◆ What you will do
Please give the listing again in full, leaving out its images.

◆ Available data

======

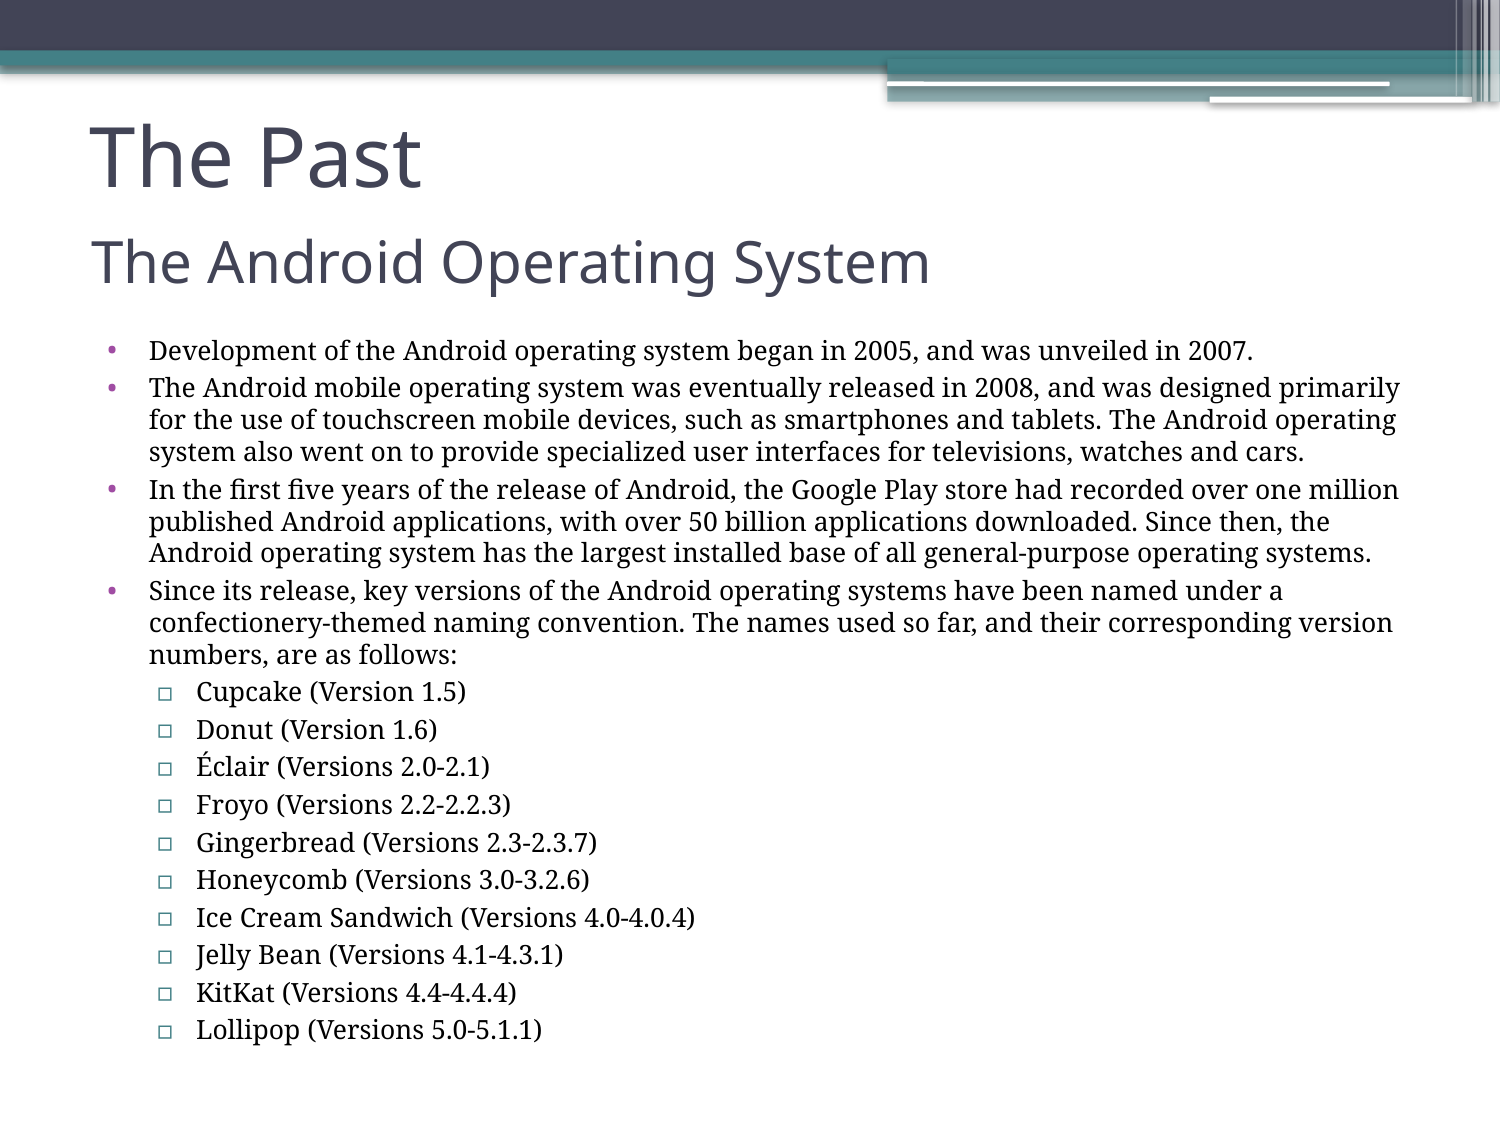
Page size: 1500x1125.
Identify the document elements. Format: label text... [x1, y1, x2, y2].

list Development of the Android operating system began in 2005, and was unveiled in 2007. The Android mobile operating system was eventually released in 2008, and was designed primarily for the use of touchscreen mobile devices, such as smartphones and tablets. The Android operating system also went on to provide specialized user interfaces for televisions, watches and cars. In the first five years of the release of Android, the Google Play store had recorded over one million published Android applications, with over 50 billion applications downloaded. Since then, the Android operating system has the largest installed base of all general-purpose operating systems. Since its release, key versions of the Android operating systems have been named under a confectionery-themed naming convention. The names used so far, and their corresponding version numbers, are as follows: Cupcake (Version 1.5) Donut (Version 1.6) Éclair (Versions 2.0-2.1) Froyo (Versions 2.2-2.2.3) Gingerbread (Versions 2.3-2.3.7) Honeycomb (Versions 3.0-3.2.6) Ice Cream Sandwich (Versions 4.0-4.0.4) Jelly Bean (Versions 4.1-4.3.1) KitKat (Versions 4.4-4.4.4) Lollipop (Versions 5.0-5.1.1) [75, 326, 1425, 1079]
title The Past [75, 66, 1425, 242]
text_box The Android Operating System [76, 172, 1427, 348]
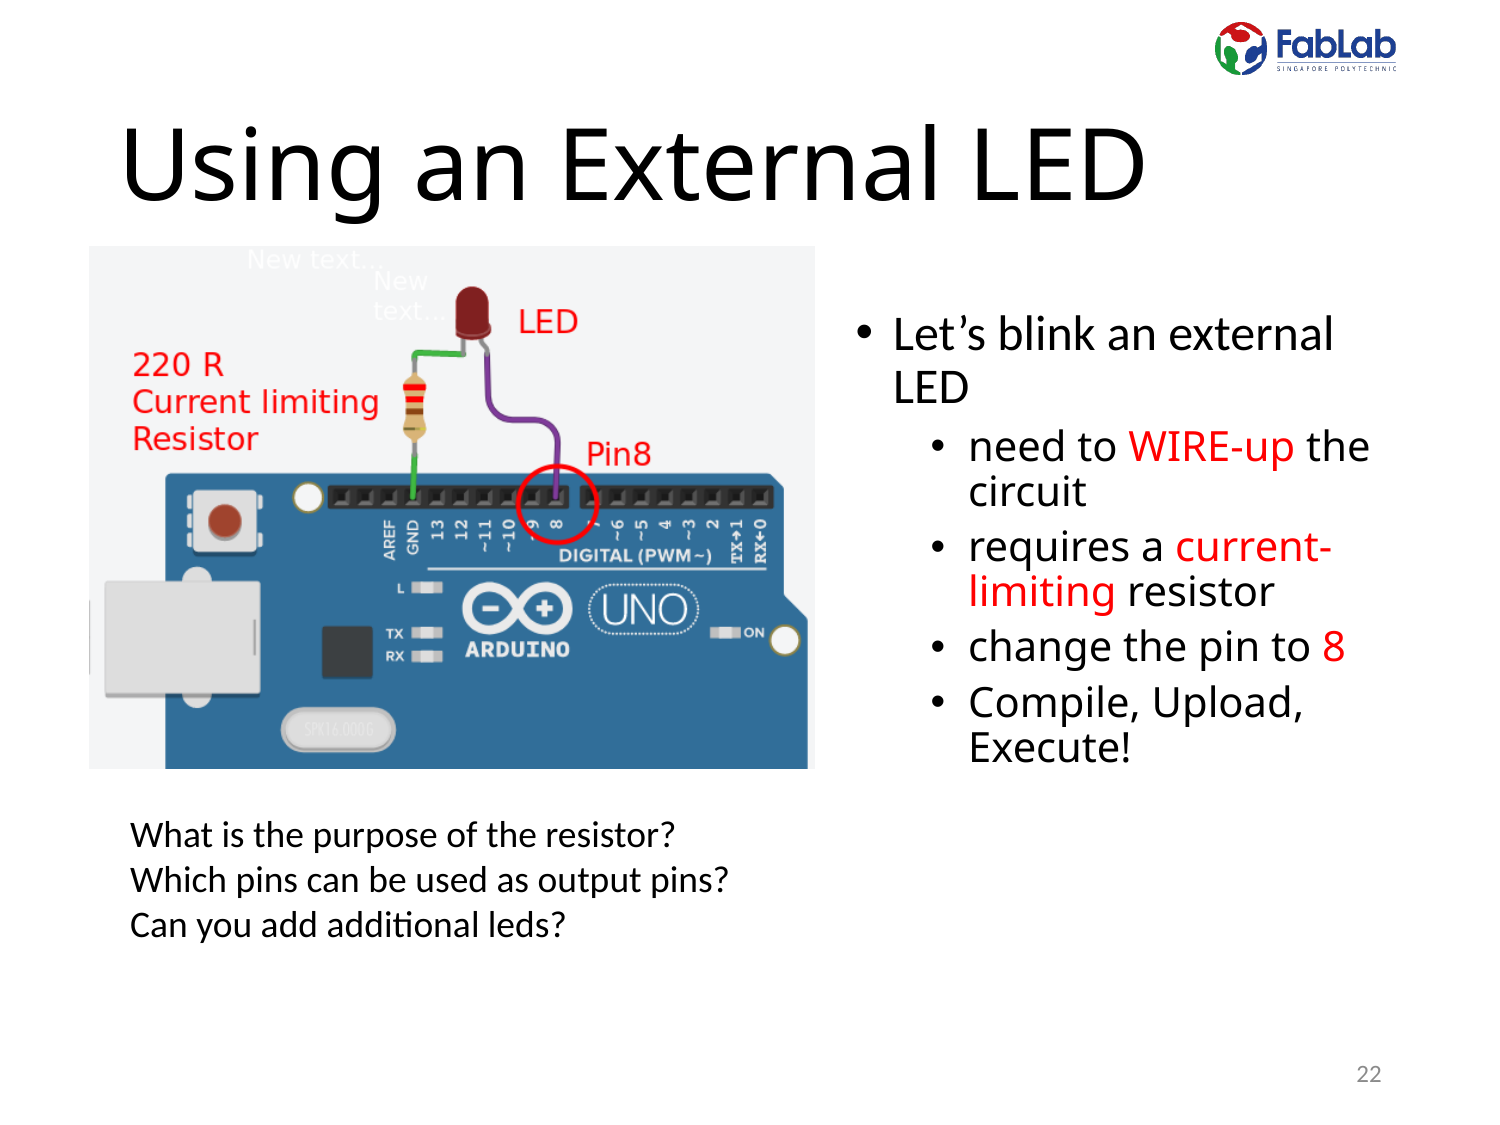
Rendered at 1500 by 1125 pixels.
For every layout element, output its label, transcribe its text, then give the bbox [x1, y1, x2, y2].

======

◆ Answer to this exercise
Page size: 1500x1125.
Identify the document elements. Format: label text... [x1, y1, x2, y2].

list Development of the Android operating system began in 2005, and was unveiled in 2007. The Android mobile operating system was eventually released in 2008, and was designed primarily for the use of touchscreen mobile devices, such as smartphones and tablets. The Android operating system also went on to provide specialized user interfaces for televisions, watches and cars. In the first five years of the release of Android, the Google Play store had recorded over one million published Android applications, with over 50 billion applications downloaded. Since then, the Android operating system has the largest installed base of all general-purpose operating systems. Since its release, key versions of the Android operating systems have been named under a confectionery-themed naming convention. The names used so far, and their corresponding version numbers, are as follows: Cupcake (Version 1.5) Donut (Version 1.6) Éclair (Versions 2.0-2.1) Froyo (Versions 2.2-2.2.3) Gingerbread (Versions 2.3-2.3.7) Honeycomb (Versions 3.0-3.2.6) Ice Cream Sandwich (Versions 4.0-4.0.4) Jelly Bean (Versions 4.1-4.3.1) KitKat (Versions 4.4-4.4.4) Lollipop (Versions 5.0-5.1.1) [75, 326, 1425, 1079]
title The Past [75, 66, 1425, 242]
text_box The Android Operating System [76, 172, 1427, 348]
Rendered at 1500 by 1125 pixels.
For every layout element, output its label, transcribe its text, then give the bbox [x1, y1, x2, y2].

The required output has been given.